Nothing but the lines from the first line of the entries through the line with "right elbow: (417, 439)" should appear in the answer, transcribed exactly and free of pictures.

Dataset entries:

◆ ◆ ◆ ◆

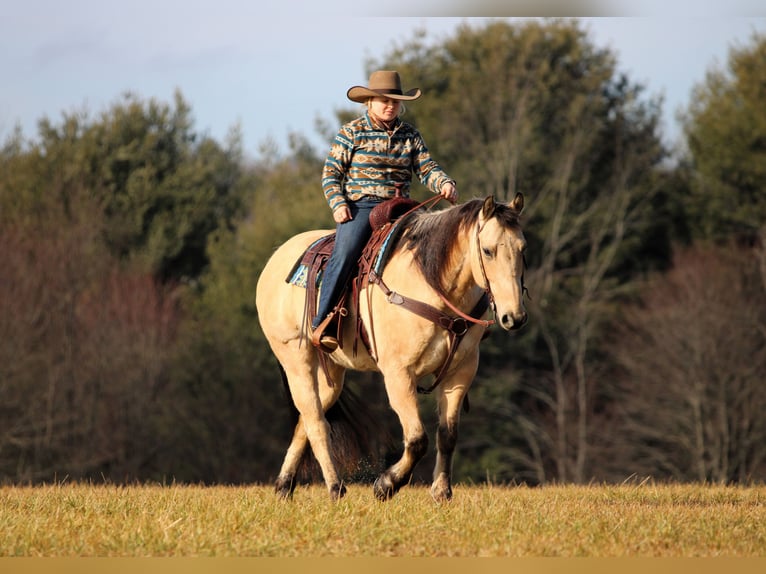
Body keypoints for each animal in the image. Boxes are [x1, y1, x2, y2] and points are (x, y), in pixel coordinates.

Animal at [255, 193, 527, 502]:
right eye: (488, 250)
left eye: (522, 249)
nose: (514, 317)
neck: (432, 283)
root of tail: (275, 260)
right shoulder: (399, 374)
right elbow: (417, 439)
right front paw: (387, 484)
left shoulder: (460, 372)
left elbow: (447, 435)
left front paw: (441, 492)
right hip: (296, 360)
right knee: (316, 423)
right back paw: (335, 488)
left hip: (331, 373)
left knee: (307, 419)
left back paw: (283, 486)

◆ ◆ ◆ ◆

> Task response
Body keypoints for each animal in the image. Boxes are [x1, y1, x2, y2] and points are (x, y), in pixel coordinates.

Animal at [255, 193, 527, 502]:
right eye: (488, 250)
left eye: (522, 249)
nose: (514, 317)
neck: (432, 283)
root of tail: (275, 260)
right shoulder: (399, 374)
right elbow: (417, 439)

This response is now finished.